A vida em Omã a afastou das tensões que sentia nos Estados Unidos, onde enfrentava questões relacionadas ao racismo. Em Omã, Brewer se sente respeitada e acolhida, especialmente por ser professora. A interação com os locais é positiva, e ela é frequentemente chamada de “irmã” pelos habitantes, reforçando seu sentimento de pertencimento.

Entretanto, Brewer enfrenta desafios, como a distância da família e as limitações em relacionamentos românticos, já que o namoro casual não é aceito na cultura local. Apesar dessas dificuldades, ela valoriza a segurança e a tranquilidade que encontrou em Omã, afirmando que a experiência de viver no exterior tem sido enriquecedora.

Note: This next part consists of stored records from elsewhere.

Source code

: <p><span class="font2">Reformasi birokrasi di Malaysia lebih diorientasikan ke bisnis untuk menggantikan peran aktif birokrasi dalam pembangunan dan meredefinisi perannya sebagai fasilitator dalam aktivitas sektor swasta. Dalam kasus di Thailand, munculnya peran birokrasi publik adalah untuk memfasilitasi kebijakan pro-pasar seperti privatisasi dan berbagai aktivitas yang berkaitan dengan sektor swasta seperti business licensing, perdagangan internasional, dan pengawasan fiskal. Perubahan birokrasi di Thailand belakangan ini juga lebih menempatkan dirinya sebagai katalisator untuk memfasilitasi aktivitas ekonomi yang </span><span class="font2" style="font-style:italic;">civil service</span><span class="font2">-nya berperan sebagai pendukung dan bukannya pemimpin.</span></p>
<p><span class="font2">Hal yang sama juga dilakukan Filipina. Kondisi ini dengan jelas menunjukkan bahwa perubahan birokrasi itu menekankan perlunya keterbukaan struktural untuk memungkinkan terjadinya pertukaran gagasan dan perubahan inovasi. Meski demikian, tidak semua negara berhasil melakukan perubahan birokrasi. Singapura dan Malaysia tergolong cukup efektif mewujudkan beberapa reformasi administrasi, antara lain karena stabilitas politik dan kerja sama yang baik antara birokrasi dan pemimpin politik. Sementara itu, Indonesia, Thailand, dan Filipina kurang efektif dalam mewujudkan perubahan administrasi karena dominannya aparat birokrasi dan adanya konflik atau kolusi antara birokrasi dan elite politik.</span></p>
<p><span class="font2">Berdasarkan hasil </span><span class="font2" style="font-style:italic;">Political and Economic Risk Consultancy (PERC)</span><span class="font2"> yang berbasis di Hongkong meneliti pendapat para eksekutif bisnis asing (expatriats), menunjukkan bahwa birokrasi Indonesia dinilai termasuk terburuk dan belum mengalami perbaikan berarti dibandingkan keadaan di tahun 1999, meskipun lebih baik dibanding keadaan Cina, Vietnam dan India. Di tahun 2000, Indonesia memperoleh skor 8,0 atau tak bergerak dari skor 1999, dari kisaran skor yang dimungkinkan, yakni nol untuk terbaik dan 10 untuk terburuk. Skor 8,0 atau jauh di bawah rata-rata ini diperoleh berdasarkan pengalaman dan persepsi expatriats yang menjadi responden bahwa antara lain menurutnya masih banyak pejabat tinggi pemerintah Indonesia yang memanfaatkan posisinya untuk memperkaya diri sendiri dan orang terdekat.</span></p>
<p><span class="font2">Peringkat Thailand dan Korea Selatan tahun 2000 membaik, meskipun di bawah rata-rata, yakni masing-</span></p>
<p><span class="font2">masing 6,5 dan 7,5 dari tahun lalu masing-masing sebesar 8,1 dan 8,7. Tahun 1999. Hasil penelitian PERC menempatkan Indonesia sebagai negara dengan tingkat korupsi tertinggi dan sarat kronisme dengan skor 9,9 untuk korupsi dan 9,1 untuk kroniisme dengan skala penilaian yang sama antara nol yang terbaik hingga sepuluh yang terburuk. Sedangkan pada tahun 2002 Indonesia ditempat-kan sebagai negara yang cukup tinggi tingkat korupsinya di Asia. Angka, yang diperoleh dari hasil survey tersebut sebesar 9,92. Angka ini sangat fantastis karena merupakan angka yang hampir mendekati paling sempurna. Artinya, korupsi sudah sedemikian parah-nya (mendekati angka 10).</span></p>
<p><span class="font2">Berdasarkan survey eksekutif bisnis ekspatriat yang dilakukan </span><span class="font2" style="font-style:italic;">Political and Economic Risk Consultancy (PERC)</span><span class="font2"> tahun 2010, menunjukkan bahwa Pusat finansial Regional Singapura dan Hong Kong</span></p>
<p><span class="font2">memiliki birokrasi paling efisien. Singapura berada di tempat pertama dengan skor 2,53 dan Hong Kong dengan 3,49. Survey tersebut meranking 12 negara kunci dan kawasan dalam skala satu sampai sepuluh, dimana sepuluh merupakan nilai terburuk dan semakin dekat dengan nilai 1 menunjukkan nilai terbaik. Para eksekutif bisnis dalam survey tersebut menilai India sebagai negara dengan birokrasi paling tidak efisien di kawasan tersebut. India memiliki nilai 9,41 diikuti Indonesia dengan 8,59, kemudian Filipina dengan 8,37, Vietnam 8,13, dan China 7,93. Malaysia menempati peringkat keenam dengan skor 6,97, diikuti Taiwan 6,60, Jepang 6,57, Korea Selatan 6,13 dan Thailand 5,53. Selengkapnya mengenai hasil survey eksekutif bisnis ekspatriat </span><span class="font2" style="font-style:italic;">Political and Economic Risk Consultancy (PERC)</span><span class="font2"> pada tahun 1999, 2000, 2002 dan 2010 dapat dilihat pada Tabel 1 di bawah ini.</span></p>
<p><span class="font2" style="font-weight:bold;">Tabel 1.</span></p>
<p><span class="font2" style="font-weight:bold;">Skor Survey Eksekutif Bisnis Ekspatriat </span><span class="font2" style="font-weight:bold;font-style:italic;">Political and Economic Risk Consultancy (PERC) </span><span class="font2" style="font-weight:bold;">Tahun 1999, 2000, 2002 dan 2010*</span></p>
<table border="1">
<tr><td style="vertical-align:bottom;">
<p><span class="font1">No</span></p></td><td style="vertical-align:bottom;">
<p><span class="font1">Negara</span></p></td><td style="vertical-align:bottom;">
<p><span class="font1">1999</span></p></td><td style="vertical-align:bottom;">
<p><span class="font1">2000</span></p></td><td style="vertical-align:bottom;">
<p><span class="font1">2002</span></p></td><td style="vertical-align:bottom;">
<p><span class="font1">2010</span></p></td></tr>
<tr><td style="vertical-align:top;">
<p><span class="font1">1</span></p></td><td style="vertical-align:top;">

Nicole Brewer, professora de inglês de Detroit, mudou-se para Omã em 2012, inicialmente considerando Dubai. Após descobrir uma vaga em Nizwa, ela se encantou com a beleza do local e decidiu se estabelecer lá. Desde então, Brewer destaca sua experiência positiva, mencionando a segurança, o baixo custo de vida e a ausência de racismo como fatores que contribuíram para sua satisfação.

Apesar de não ser muçulmana e não falar árabe, Brewer se adaptou ao estilo de vida conservador do país. Ela afirma que é necessário ter uma mentalidade flexível para viver em Omã, onde respeitar a cultura local é essencial. Com um aluguel de R$ 650,00 por mês por um apartamento mobiliado, ela mantém uma vida social ativa e consegue economizar para viajar, com uma renda anual de R$ 44 mil.

Brewer observa que a vida em Omã a afastou das tensões que sentia nos Estados Unidos, onde enfrentava questões relacionadas ao racismo. Em Omã, ela se sente respeitada e acolhida, especialmente por ser professora. A interação com os locais é positiva, e ela é frequentemente chamada de “irmã” pelos habitantes, o que reforça seu sentimento de pertencimento.

Entretanto, Brewer enfrenta desafios, como a distância da família e as limitações em relacionamentos românticos, já que o namoro casual não é aceito na cultura local. Apesar dessas dificuldades, ela valoriza a segurança e a tranquilidade que encontrou em Omã, afirmando que a experiência de viver no exterior tem sido enriquecedora.